#### Prompt
Return all the entries exactly, keeping pictures out.

[Structured diff data]
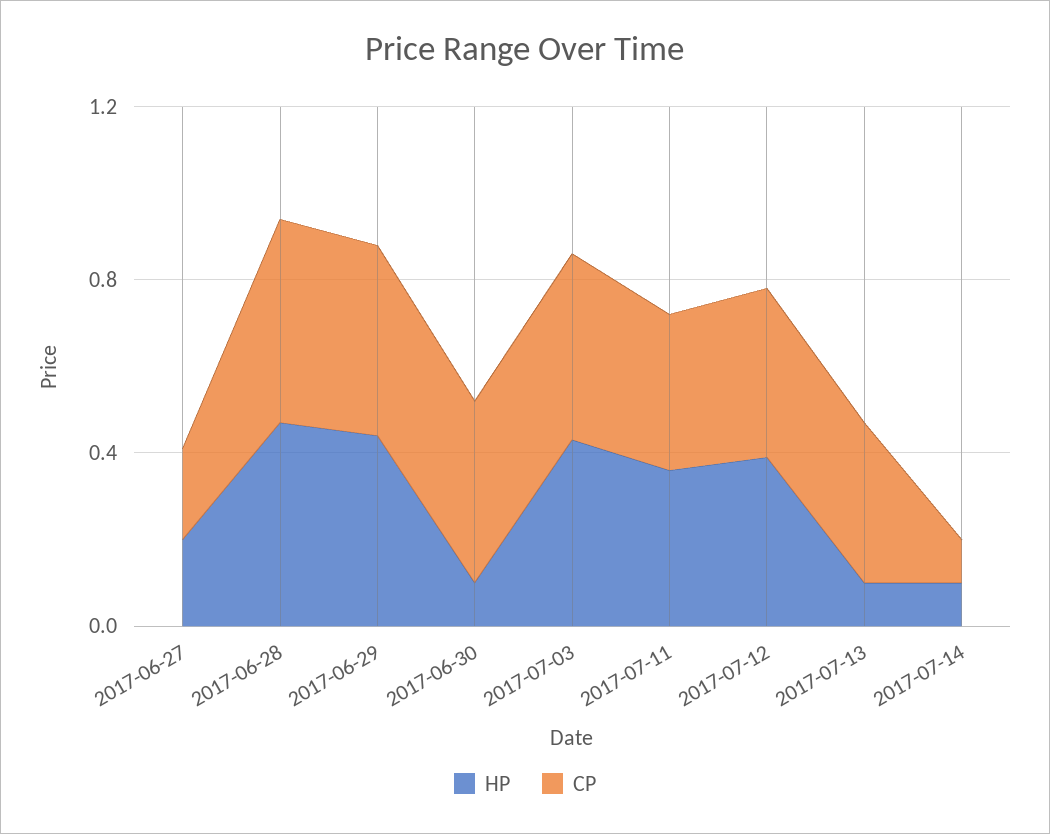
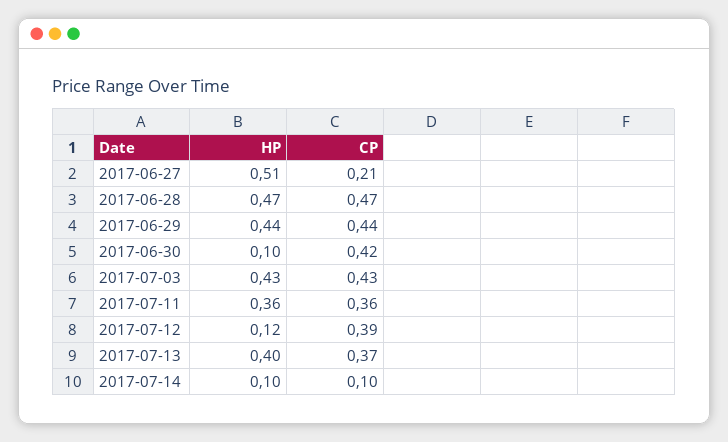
  {
    "HP": {
-     "2017-06-27": 0.2,
+     "2017-06-27": 0.51,
      "2017-06-28": 0.47,
      "2017-06-29": 0.44,
      "2017-06-30": 0.1,
      "2017-07-03": 0.43,
      "2017-07-11": 0.36,
-     "2017-07-12": 0.4,
+     "2017-07-12": 0.12,
-     "2017-07-13": 0.1,
+     "2017-07-13": 0.4,
      "2017-07-14": 0.1
    },
    "CP": {
      "2017-06-27": 0.21,
      "2017-06-28": 0.47,
      "2017-06-29": 0.44,
      "2017-06-30": 0.42,
      "2017-07-03": 0.43,
      "2017-07-11": 0.36,
      "2017-07-12": 0.39,
      "2017-07-13": 0.37,
      "2017-07-14": 0.1
    }
  }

#### Expected answer
  {
    "HP": {
-     "2017-06-27": 0.2,
+     "2017-06-27": 0.51,
      "2017-06-28": 0.47,
      "2017-06-29": 0.44,
      "2017-06-30": 0.1,
      "2017-07-03": 0.43,
      "2017-07-11": 0.36,
-     "2017-07-12": 0.4,
+     "2017-07-12": 0.12,
-     "2017-07-13": 0.1,
+     "2017-07-13": 0.4,
      "2017-07-14": 0.1
    },
    "CP": {
      "2017-06-27": 0.21,
      "2017-06-28": 0.47,
      "2017-06-29": 0.44,
      "2017-06-30": 0.42,
      "2017-07-03": 0.43,
      "2017-07-11": 0.36,
      "2017-07-12": 0.39,
      "2017-07-13": 0.37,
      "2017-07-14": 0.1
    }
  }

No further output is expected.